Abraham Khandakar (left) and Miya Bass (right) at the Men’s center handing out applications for the food pantry. Photo credit: Greis Torres
By Greis Torres
The Men’s Center is coordinating York’s first food pantry, Hungry for Knowledge, which started at the beginning of the Fall 2018 semester as part of Governor Cuomo’s “No Student Goes Hungry” program, but this isn’t the only food program York provides to students.
Indeed, the Men’s Center has been running a food voucher program since 2012. Many other programs at York also give food vouchers to students, according to Jonathan Quash, the director of the Men’s Center.
“York has been addressing this (food insecurity) for the last several years but just through the voucher and grant,” said Quash who mentioned that the establishment of the food pantry at York is to better serve students while they are at home too. “So when the students said to us they needed food, we just gave them the money as opposed to actual food. As I mentioned for students who are living in transitional housing, you can have money, but what are you going to do? You can’t exactly go home to cook because you don’t have the facility to do that.”
Both the food pantry and the food voucher program at York are part of the Petrie Emergency grant program which is currently assisting both CUNY and SUNY campuses to incorporate programs to address food insecurity as mandated by Cuomo, according to Quash.
Students who wish to receive food from the pantry need to fill out a form that contains the food items they would like to receive at the Men’s Center. Then, an email will be sent notifying when the order is ready to be picked up.

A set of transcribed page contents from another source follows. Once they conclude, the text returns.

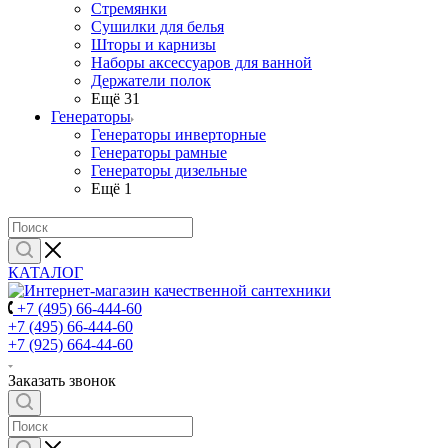
Стремянки
Сушилки для белья
Шторы и карнизы
Наборы аксессуаров для ванной
Держатели полок
Ещё 31
Генераторы
Генераторы инверторные
Генераторы рамные
Генераторы дизельные
Ещё 1
КАТАЛОГ
+7 (495) 66-444-60
+7 (495) 66-444-60
+7 (925) 664-44-60
Заказать звонок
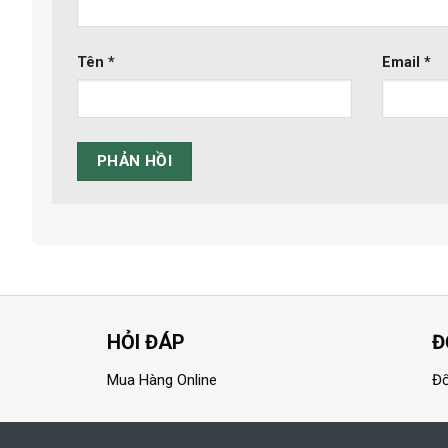
Tên
*
Email
*
HỎI ĐÁP
Đ
Mua Hàng Online
Đổ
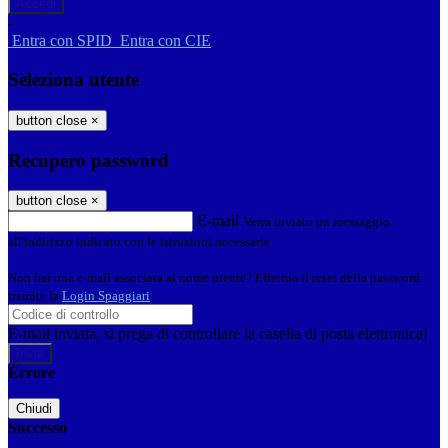
-
Entra con SPID
Entra con CIE
Seleziona utente
button close
×
Recupero password
button close
×
E-mail
Verrà inviato un messaggio
all'indirizzo indicato con le istruzioni necessarie.
Non hai una e-mail associata al nome utente? Effettua il reset della password
tramite la
Login Spaggiari
E-mail inviata, si prega di controllare la casella di posta elettronica!
Errore
Chiudi
Successo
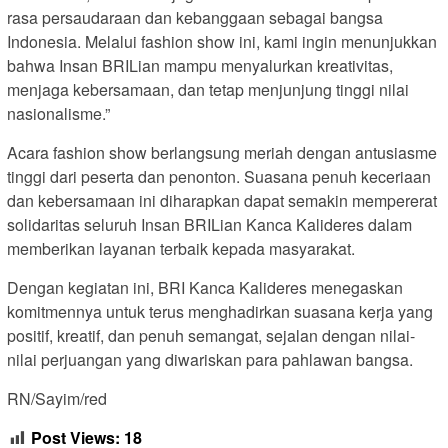
rasa persaudaraan dan kebanggaan sebagai bangsa
Indonesia. Melalui fashion show ini, kami ingin menunjukkan
bahwa Insan BRILian mampu menyalurkan kreativitas,
menjaga kebersamaan, dan tetap menjunjung tinggi nilai
nasionalisme.”
Acara fashion show berlangsung meriah dengan antusiasme
tinggi dari peserta dan penonton. Suasana penuh keceriaan
dan kebersamaan ini diharapkan dapat semakin mempererat
solidaritas seluruh Insan BRILian Kanca Kalideres dalam
memberikan layanan terbaik kepada masyarakat.
Dengan kegiatan ini, BRI Kanca Kalideres menegaskan
komitmennya untuk terus menghadirkan suasana kerja yang
positif, kreatif, dan penuh semangat, sejalan dengan nilai-
nilai perjuangan yang diwariskan para pahlawan bangsa.
RN/Sayim/red
Post Views:
18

As of press time, York’s food pantry does not have a physical space on campus. Quash is looking forward to expanding the pantry, which serves at least 20 students at York. The effort has been unsuccessful so far due to renovations happening around the campus.

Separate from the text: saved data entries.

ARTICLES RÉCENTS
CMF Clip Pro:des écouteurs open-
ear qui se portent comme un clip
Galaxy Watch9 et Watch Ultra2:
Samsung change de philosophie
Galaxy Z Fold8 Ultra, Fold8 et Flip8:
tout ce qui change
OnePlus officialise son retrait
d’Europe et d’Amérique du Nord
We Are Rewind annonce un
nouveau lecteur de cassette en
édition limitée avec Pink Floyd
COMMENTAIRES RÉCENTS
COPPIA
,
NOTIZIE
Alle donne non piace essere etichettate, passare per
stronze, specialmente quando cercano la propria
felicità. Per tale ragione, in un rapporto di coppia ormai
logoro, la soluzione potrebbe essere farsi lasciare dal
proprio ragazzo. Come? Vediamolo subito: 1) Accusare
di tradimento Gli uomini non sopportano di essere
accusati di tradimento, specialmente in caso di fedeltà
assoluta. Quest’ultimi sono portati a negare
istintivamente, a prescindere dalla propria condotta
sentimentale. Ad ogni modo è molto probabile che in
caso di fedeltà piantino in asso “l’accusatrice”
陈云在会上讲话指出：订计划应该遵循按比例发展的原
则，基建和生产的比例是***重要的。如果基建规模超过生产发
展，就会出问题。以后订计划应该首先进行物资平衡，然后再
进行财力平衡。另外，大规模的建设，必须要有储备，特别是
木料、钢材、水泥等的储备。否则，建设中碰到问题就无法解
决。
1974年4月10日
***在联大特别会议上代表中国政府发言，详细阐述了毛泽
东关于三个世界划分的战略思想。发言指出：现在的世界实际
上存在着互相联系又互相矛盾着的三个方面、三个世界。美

“At least we are looking at it from the point of view that it is commenced,” said Vincent Banrey, the vice president of Student Development. “Students are picking up the packages of food until we can get the full one in there.”
But The Hungry For Knowledge would not be the only food Pantry that York would be housing. Quash is also working to partner with New Ford Visions, a local food pantry currently hosted at a local church that’s being renovated. Quash is expecting to use Beaver Road as the location to house the food program in the meantime to both serve the community and students, said Banrey.
“The current idea is to have the people who currently use the food pantry, which is about three or four thousand a month, to not have to go terribly far away,” said Quash. “Most of them actually use the (Long Island) railroad, so they come through here on their way to go home because they most likely live in that area.”
The Beaver Road is still pending evaluation in order to get a permit from the New York City Department of Buildings to install the trailers in the area.
Cuomo announced in late August a five-point plan to alleviate hunger in students from kindergarten through college. The plan also required SUNY and CUNY schools to provide free food pantries on campuses or partner with outside pantries.
According to Cuomo, this initiative will make New York the first state to require all public schools to have a food pantry or “stigma-free” access to food by the end of the Fall 2018 semester. 18 CUNY campuses had already a food program in place before Cuomo introduced this initiative.
This program was formulated as a response by a 2015 study done by Healthy CUNY, a campaign designed to make CUNY the healthiest urban university in the country, showing that about one in four undergraduate students are food insecure.
“Hunger should never be a barrier for those seeking to achieve their dreams of a higher education,” said Cuomo in a press release. “New York is proud to be the first state in the nation to require every public campus to have a food pantry, ensuring that our students have all they need on the path to success.”